Supplied entries:
══════════════════════════════

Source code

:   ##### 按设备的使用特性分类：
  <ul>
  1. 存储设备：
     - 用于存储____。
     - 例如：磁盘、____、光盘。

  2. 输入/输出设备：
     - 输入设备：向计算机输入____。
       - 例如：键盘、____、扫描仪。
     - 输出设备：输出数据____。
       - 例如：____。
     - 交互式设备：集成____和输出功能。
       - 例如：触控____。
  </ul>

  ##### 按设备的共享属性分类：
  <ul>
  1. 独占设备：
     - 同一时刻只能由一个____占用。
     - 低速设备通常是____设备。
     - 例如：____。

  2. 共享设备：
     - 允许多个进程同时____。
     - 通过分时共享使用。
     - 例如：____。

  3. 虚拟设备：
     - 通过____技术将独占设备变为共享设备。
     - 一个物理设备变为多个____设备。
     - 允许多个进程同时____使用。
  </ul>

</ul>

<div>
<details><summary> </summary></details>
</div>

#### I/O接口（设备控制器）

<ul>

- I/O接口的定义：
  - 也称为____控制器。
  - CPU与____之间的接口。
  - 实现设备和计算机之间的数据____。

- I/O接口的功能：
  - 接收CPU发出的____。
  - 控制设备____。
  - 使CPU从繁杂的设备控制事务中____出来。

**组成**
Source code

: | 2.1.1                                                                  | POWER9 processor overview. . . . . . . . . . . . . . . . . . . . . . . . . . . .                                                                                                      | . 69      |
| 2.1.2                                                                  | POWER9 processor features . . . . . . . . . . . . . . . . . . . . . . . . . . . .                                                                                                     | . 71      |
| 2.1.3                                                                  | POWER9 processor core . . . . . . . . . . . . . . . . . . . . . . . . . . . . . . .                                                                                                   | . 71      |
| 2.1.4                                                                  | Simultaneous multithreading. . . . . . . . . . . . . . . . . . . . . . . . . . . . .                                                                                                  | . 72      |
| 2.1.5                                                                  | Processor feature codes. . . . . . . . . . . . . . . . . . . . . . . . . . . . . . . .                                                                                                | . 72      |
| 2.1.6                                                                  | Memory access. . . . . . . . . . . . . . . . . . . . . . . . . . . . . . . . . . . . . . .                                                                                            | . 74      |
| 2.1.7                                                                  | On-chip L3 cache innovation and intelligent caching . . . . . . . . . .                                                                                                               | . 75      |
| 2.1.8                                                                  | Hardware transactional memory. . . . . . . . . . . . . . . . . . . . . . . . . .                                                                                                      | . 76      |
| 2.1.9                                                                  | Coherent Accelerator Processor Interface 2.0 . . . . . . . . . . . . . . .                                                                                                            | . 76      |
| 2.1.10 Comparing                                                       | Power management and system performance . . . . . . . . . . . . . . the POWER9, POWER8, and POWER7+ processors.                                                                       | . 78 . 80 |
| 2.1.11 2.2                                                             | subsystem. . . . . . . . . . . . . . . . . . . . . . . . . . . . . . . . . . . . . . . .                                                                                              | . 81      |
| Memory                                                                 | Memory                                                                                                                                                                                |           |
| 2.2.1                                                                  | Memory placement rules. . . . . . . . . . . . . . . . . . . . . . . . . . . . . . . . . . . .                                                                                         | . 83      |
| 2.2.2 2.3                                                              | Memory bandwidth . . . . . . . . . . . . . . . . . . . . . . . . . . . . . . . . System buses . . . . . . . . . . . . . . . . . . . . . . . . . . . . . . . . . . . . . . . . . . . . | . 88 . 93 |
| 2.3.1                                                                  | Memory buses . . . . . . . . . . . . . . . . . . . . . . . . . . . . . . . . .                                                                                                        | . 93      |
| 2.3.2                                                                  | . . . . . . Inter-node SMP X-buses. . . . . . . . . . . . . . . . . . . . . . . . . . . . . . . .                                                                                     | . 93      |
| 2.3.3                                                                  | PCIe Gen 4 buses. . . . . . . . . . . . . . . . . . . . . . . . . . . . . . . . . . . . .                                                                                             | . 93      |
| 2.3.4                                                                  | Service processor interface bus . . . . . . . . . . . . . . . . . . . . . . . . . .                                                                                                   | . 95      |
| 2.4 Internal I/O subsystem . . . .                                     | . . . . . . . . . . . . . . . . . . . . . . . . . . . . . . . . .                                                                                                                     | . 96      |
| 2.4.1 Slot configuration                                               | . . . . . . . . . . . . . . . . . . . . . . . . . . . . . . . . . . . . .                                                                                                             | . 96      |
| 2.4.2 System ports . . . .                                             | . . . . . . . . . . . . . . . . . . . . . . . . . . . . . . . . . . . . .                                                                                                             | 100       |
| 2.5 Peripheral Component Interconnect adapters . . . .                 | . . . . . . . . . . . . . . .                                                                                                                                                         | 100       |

══════════════════════════════

Task item: Repeat only the lines above, from the first line of the entries through the line that contains "POWER9 processor overview.", including both ends.

Solution for this task:
Source code

:   ##### 按设备的使用特性分类：
  <ul>
  1. 存储设备：
     - 用于存储____。
     - 例如：磁盘、____、光盘。

  2. 输入/输出设备：
     - 输入设备：向计算机输入____。
       - 例如：键盘、____、扫描仪。
     - 输出设备：输出数据____。
       - 例如：____。
     - 交互式设备：集成____和输出功能。
       - 例如：触控____。
  </ul>

  ##### 按设备的共享属性分类：
  <ul>
  1. 独占设备：
     - 同一时刻只能由一个____占用。
     - 低速设备通常是____设备。
     - 例如：____。

  2. 共享设备：
     - 允许多个进程同时____。
     - 通过分时共享使用。
     - 例如：____。

  3. 虚拟设备：
     - 通过____技术将独占设备变为共享设备。
     - 一个物理设备变为多个____设备。
     - 允许多个进程同时____使用。
  </ul>

</ul>

<div>
<details><summary> </summary></details>
</div>

#### I/O接口（设备控制器）

<ul>

- I/O接口的定义：
  - 也称为____控制器。
  - CPU与____之间的接口。
  - 实现设备和计算机之间的数据____。

- I/O接口的功能：
  - 接收CPU发出的____。
  - 控制设备____。
  - 使CPU从繁杂的设备控制事务中____出来。

**组成**
Source code

: | 2.1.1                                                                  | POWER9 processor overview. . . . . . . . . . . . . . . . . . . . . . . . . . . .                                                                                                      | . 69      |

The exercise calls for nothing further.